The return was faster, much faster. From above, a better line was easier to find, and what took us an hour up, only took thirty-three minutes down (and not just because down is faster than up). The ridge didn’t seem quite so inhospitable now we were in a buoyant mood, and we had a much better route from it to the summit of hill 1129. It was so great to curve around the summit of Mediation Hill and know that our bushbashing for the day was over. We just had to follow the ridge back to our waiting tents. There was no way we would not be there before dark. We even had time to have a drink or two and photograph the dramatic cliffs below our camp. Drinking was unpleasant, as the water was so cold it hurt.

It was a freezing night. Temperature-wise, it was by no means the coldest night I’ve had in a tent (it was probably about minus four; I’ve experienced minus ten and worse), and yet I swear this night holds my personal record for condensation. My sleeping bag became saturated, and ineffectual along with it. Everything got wet. I suspect it might have been because my utterly drenched socks (wrung out, but there was still a large amount of water left in) were inside the tent, along with my somewhat damp coat and long pants. These things were inside, as they might have turned to ice if left in the vestibule. I feared my boots would freeze, but only the laces did.

In the morning, the ice layer on the tent was a thick and heavy sheet that I had to prise off using my tent peg, it being the only implement I could think of that could do the job. Normally my ice is in cute white crystals. I took ages to pack up in the morning, probably because I was dreading the moment when I would have to put those frozen socks back on, and the pants and coat that were still damp from the moist bushes the previous day.
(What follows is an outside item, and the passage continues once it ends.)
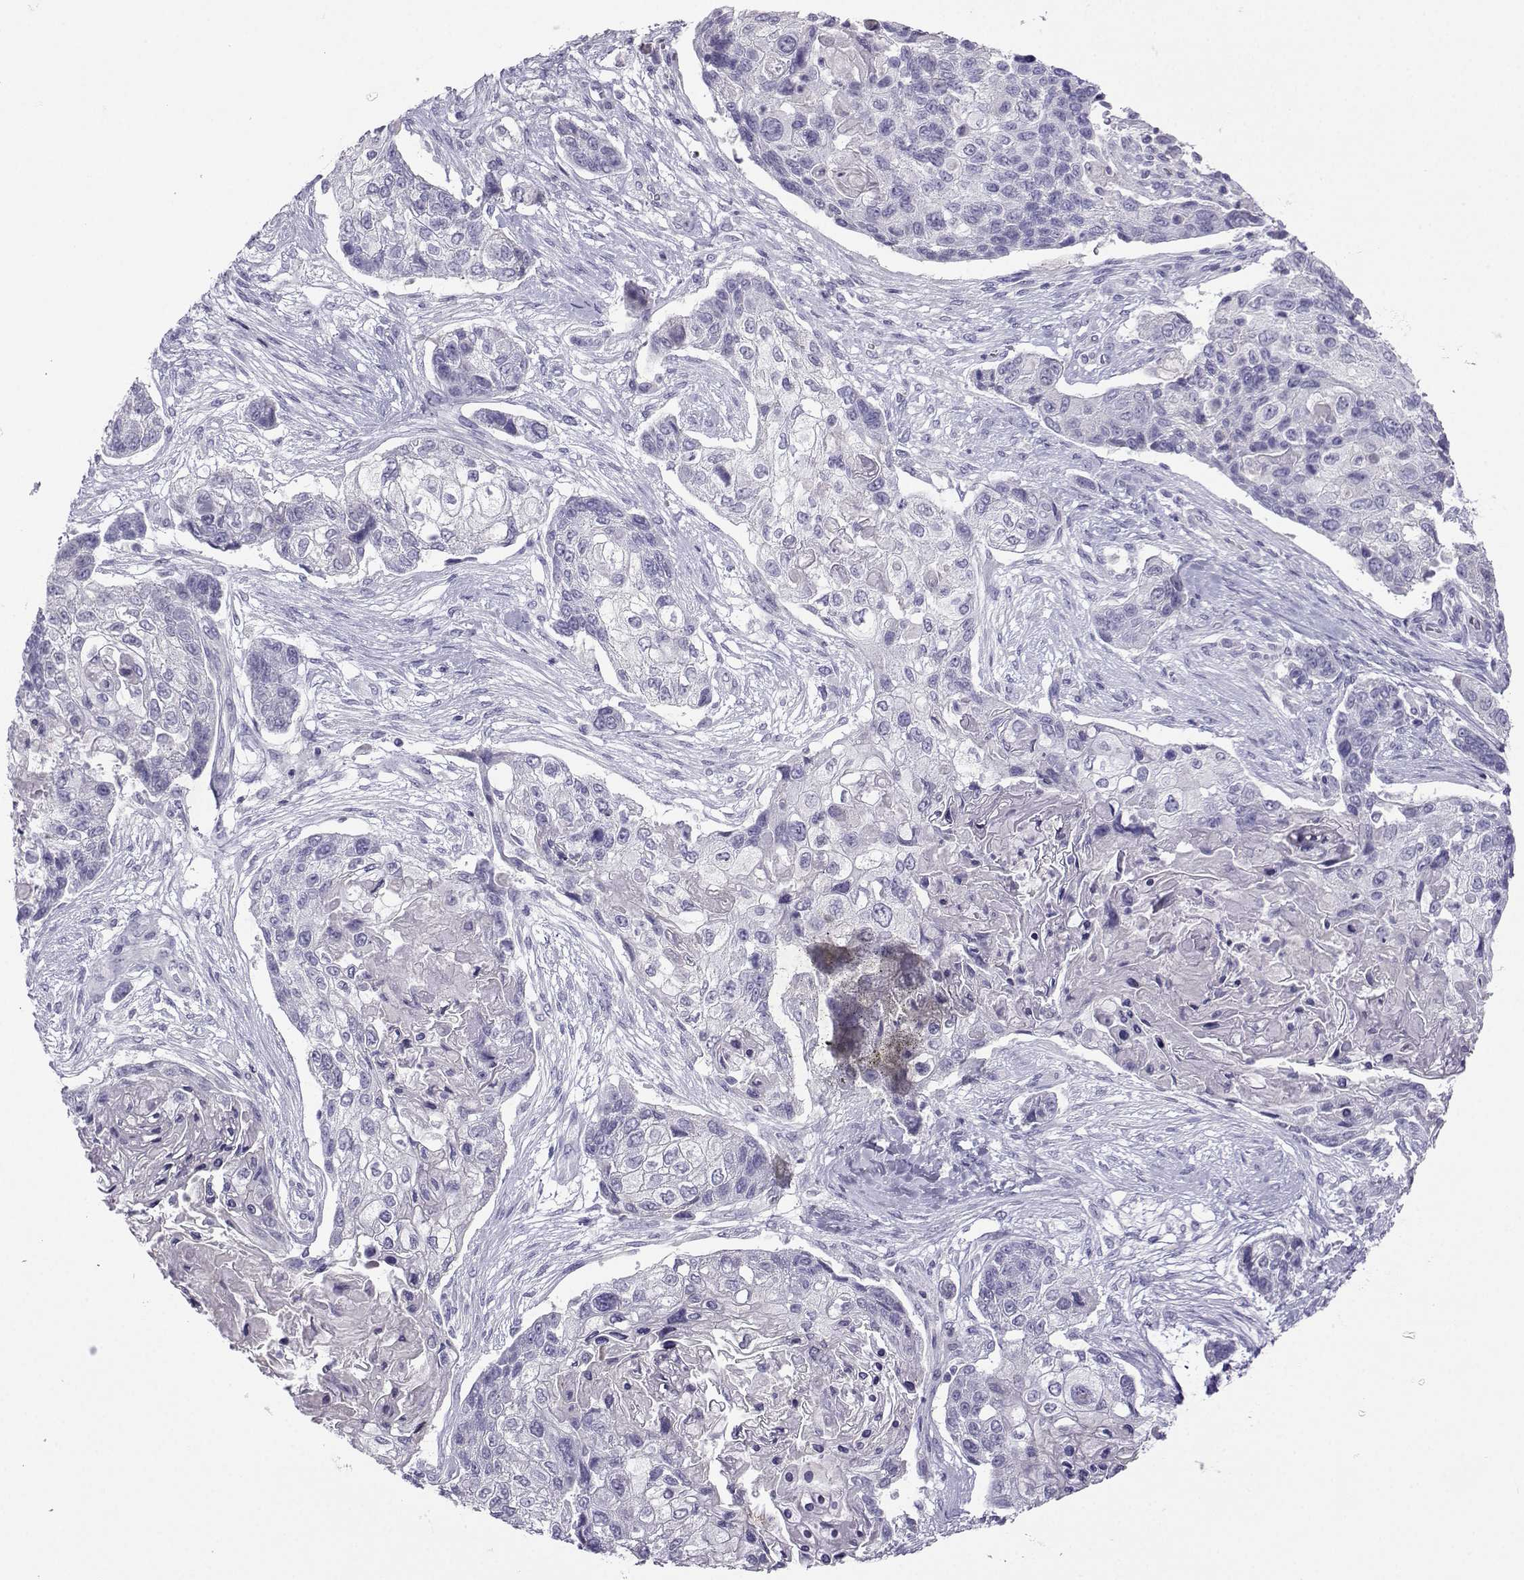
{"staining": {"intensity": "negative", "quantity": "none", "location": "none"}, "tissue": "lung cancer", "cell_type": "Tumor cells", "image_type": "cancer", "snomed": [{"axis": "morphology", "description": "Squamous cell carcinoma, NOS"}, {"axis": "topography", "description": "Lung"}], "caption": "High power microscopy micrograph of an IHC histopathology image of lung squamous cell carcinoma, revealing no significant staining in tumor cells. (DAB (3,3'-diaminobenzidine) IHC with hematoxylin counter stain).", "gene": "FBXO24", "patient": {"sex": "male", "age": 69}}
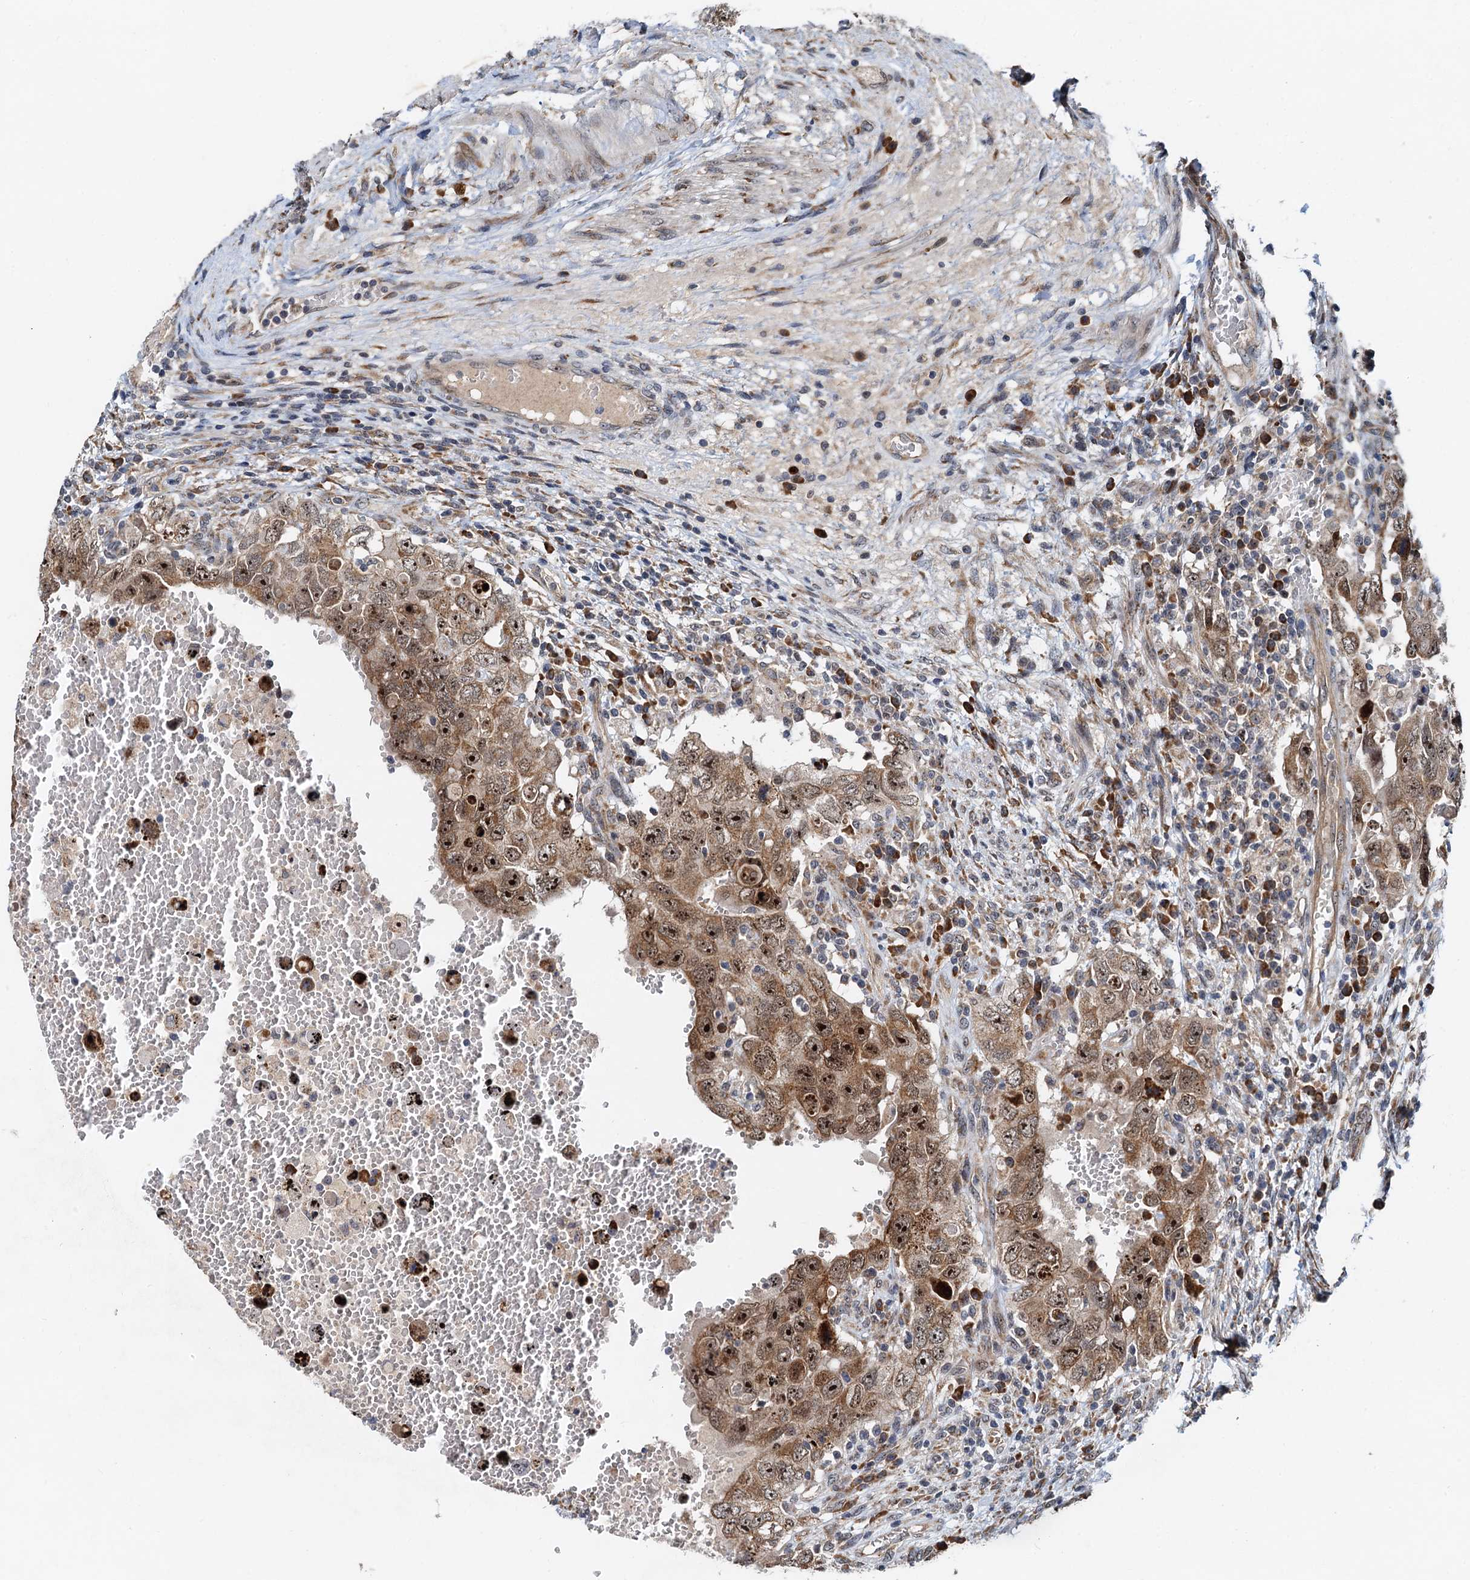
{"staining": {"intensity": "moderate", "quantity": ">75%", "location": "cytoplasmic/membranous,nuclear"}, "tissue": "testis cancer", "cell_type": "Tumor cells", "image_type": "cancer", "snomed": [{"axis": "morphology", "description": "Carcinoma, Embryonal, NOS"}, {"axis": "topography", "description": "Testis"}], "caption": "High-power microscopy captured an IHC photomicrograph of testis cancer, revealing moderate cytoplasmic/membranous and nuclear positivity in approximately >75% of tumor cells.", "gene": "DNAJC21", "patient": {"sex": "male", "age": 26}}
There was no point in putting dry socks in sodden boots, and carrying wet, heavy ones in the pack. It had to be done, but was not a pleasure.

We stopped at “Stu-slept-here” Hill (1111) for a drink, but, as with other days, drinking hurt. By the time we reached the glorious rainforest section of Pigeon House Hill, we knew we would easily make it to the car in the light – it was not yet mid-afternoon, so we relaxed and started to examine and photograph darling fungi on the way along that section. They were there in their hundreds, so many delicate beauties.

I made sure the camera and phone were well sealed before the final river crossing. At least if I landed in the drink so close to the car I’d be freezing, but would not hurt my electronic gear or get hypothermia. The world was good. We’d done it.

crepidotus sp

Mycena clarkeana I think

Please don’t be fooled by the dark lines there into thinking they denote a track: they’re depicting National Park boundaries. The boundaries, and our route, follow the ridgeline. Please also note that I refer to Hill 1173″. It is that height on the 1:25,000 map that we used for the greater detail. Oddly, the 1:100,000 map, used here for greater clarity, it is marked as 1120. I guess more modern methods have resulted in a height revision. Not sure.